Bom, agora é a hora! Levantei meu braço, fechei a mão e dei golpes na porta.

— Quem é? — Gritou André?

— Sou eu, Charles!

— Errou de quarto! O quarto da Larissa é do outro lado da casa.

— Não estou procurando por ela.

— Então vá embora!

Esse cara é chato pra caramba. Desgraçado, fdp do caralho!

— Precisamos conversar — insisto.

— Eu acho que não.

— Sério, me deixe entrar.

— Cai fora, cara!

— Pau no cu! — Perco a paciência.

— Vai me ofender agora? Primitivo idiota — ele reage.

— Idiota é você, nerd punheteiro do caralho. E sim, estou pegando sua irmã mesmo. Tem raiva de mim por causa disso? Que se foda. Pau no cu!

— Logo minha irmã vai se dar conta de que você não é digno dela.

— Digno é meu pau no teu cu. Abre a porra da porta!

— Vou ligar para o meu pai.

Ferrou!

— Ei, André? — Acalmo-me.

— Já estou discando os números.

O babaca é do tempo de discar números?

— Salva a porra do número na agenda do celular, fresco! — Falo.

— Eu faço o que eu quiser. Estou ligando!

Ferrou!

— Se não abrir essa porta, eu vou contar para sua irmã — ameaço.

— Contar o quê?

É só um blefe.

O segredo é atacar a curiosidade. E como todo mundo tem algo a esconder, provavelmente irá funcionar.

 — Já estou indo contar.

— Espera! — Ele grita destrancando a porta e colando o olho na pequena abertura.

— Vai me deixar entrar? — Pergunto.

— Diga o que vai contar a ela?

— O teu segredo.

— Meu segredo?

— Sim, você pode esconder de todo mundo, menos de mim.

É apenas um blefe. Não sei de porra nenhuma, mas, pela expressão dele, parece que tem coisa.

— Diga o que é! — Ele fala aparentando estar preocupado.

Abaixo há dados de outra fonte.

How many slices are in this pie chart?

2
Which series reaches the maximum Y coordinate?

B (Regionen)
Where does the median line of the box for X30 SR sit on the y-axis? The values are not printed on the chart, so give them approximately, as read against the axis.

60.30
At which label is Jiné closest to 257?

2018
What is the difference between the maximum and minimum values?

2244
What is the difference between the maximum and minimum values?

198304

— Me deixe entrar e conversaremos no seu quarto.

— Ok! Entre, mas deixe os sapatos aí fora.

— Por quê?

— Quer entrar ou não?

Tiro os meus sapatos e entro.

É um quarto cuja iluminação provida do sol é zero. É tudo escuro com várias telas de computadores interligadas e vários pacotes de salgadinhos e batatinhas espalhados por tudo quanto é canto, uns abertos e outros fechados.

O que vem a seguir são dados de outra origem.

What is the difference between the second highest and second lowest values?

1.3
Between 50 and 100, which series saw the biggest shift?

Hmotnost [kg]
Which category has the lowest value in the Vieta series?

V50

— Pode sentar em qualquer lugar! — Ele fala.

Como se eu tivesse muitas opções.

— Que merda de quarto maluco é esse? — Faço uma crítica.

Ele me olha com a cara fechada.

— Fale ou caia fora! — Ele fala curto e grosso.

Eu não tinha ideia do que falar. Tentei enrolar para ganhar tempo.

— Cara, na moral, porque você me odeia? — Pergunto.

— Eu não te odeio. Só não gosto da sua existência. Você deveria se desmontar logo e voltar a ser poeira cósmica.

Que porra é essa?

— Tem inveja de mim por causa das minhas notas ou receio por eu ser o namorado da sua irmã?

— Inveja? Minhas notas são tão boas quanto as suas e te supero em física e química.

— Manjo na matemática, mané! Sabe o que isso significa?

— O quê?

— Que sou foda e tu deve sentar na minha “Pitágora” — falei dando um sorrisinho.

— Não entendi! — Ele disse.

Cara, ele não entendeu? Alguém entendeu a referência?

— Deixa para lá! — Falei chateado por ele não ter entendido a piada.

— Então, se não tem nada para falar, vá embora!

Eu já estava sem opção mesmo, então me levantei com a intenção de ir embora; e foi nessa hora que bati os olhos em um dos monitores do computador maluco desse cara e lá estava uma aba aberta com várias fotos da Lívia.

Dei um sorrisinho maligno e me sentei novamente.

— Está rindo do quê? — Ele perguntou.

Dei mais um sorrisinho.

— Sente-se, pequeno André — falei todo confiante — temos muito o que conversar.